Elina: LinkWork helped me meet a vacancy that matched my next step. Not a magic wand, of course. Nobody pressed a button and handed me a job in a pretty box. But the platform helped me find a suitable remote job, study the description, apply, and not drown in random options.

Job searching is still work. You need a CV, a portfolio, a normal application, preparation for the interview. But when the platform gives you relevant vacancies, the path becomes less chaotic.

“I no longer explain my career as an apology”

— If you could go back to the beginning of the search, what would you do differently?

Elina: I would have put together my portfolio earlier. I would have rewritten my CV earlier. I would have stopped sending the same applications to everyone earlier.

And also, I would have apologized less for my path. I did not have a perfect start. But I had work, practice, clients, studies, assignments, exhaustion, deadlines, and the desire to grow. That is normal material for a career.

— How do you now define the result of this search for yourself?

Elina: I found a remote job where I did not have to hide my experience. At CorePilot, I can develop my skills, work with digital products, and see how text becomes part of a business solution.

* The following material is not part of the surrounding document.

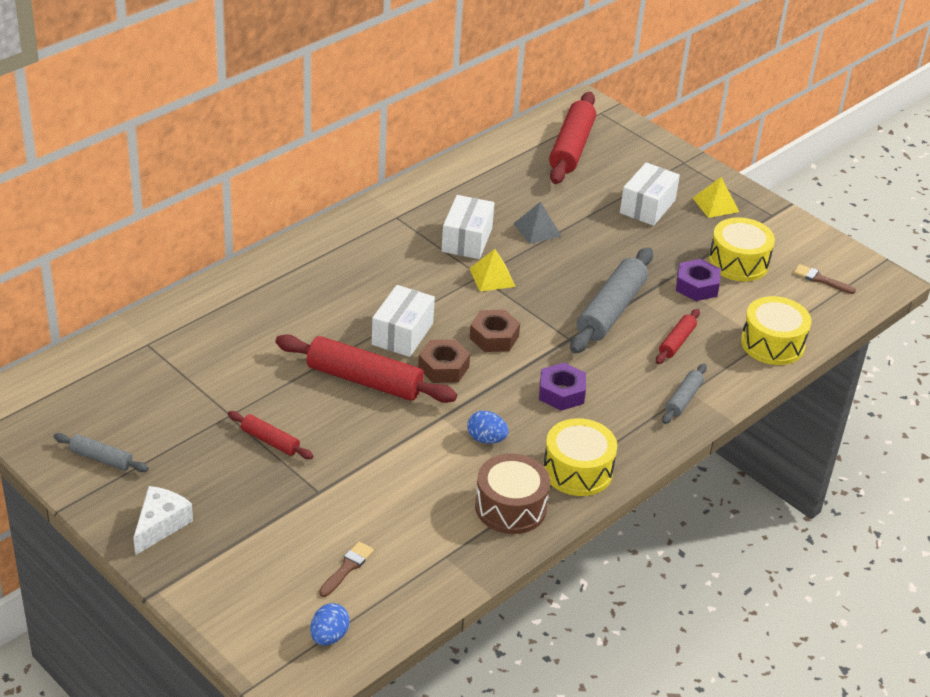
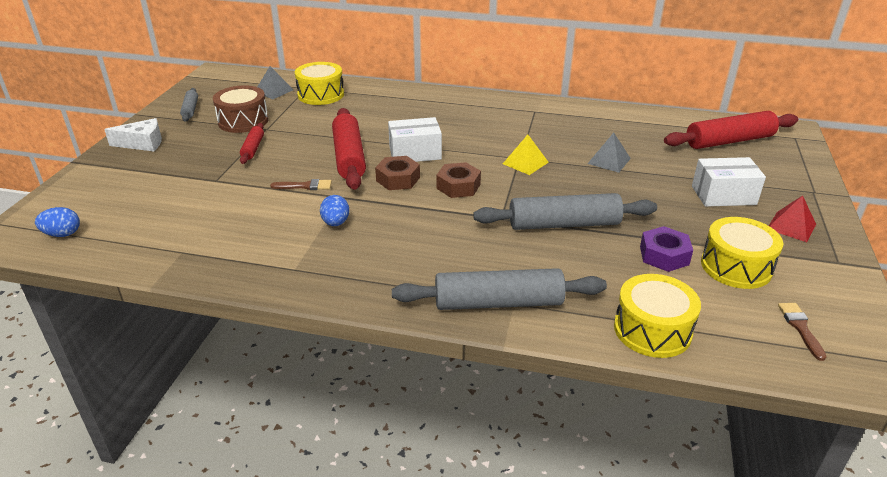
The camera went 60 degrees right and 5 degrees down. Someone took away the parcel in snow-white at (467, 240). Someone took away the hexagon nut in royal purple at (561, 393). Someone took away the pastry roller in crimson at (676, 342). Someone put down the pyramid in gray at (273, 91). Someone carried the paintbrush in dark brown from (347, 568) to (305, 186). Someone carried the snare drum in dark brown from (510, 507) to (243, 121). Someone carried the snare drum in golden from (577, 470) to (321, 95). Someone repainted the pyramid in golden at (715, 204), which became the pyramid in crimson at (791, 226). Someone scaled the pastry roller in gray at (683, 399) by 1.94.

And I think I have become calmer about the word “career.” Before, it sounded too official to me, like a folder with a stamp on it. Now it feels more like a route through a city: somewhere there is roadwork, somewhere you take a wrong turn, somewhere there is coffee along the way, but you are still moving.

— What would you say to someone who is looking for a job right now and feels exhausted?

Elina: Rest, if it has completely overwhelmed you. Then open your CV and look at it through someone else’s eyes. Where does it show what you can do? Where are there only generic words? Where is your experience hidden as if it has done something wrong?

Job searching is not only about sending applications. It is the ability to explain yourself to the market. Remote work especially values clarity: in the CV, in the letter, in the portfolio, in the conversation.

And one more thing: do not wait until your path becomes beautiful. Sometimes it becomes understandable while you are already on it. Mine started with a coffee shop, someone else’s website text, and the thought: “Well, this could be written in human language.” It turned out that a thought like that can also lead somewhere.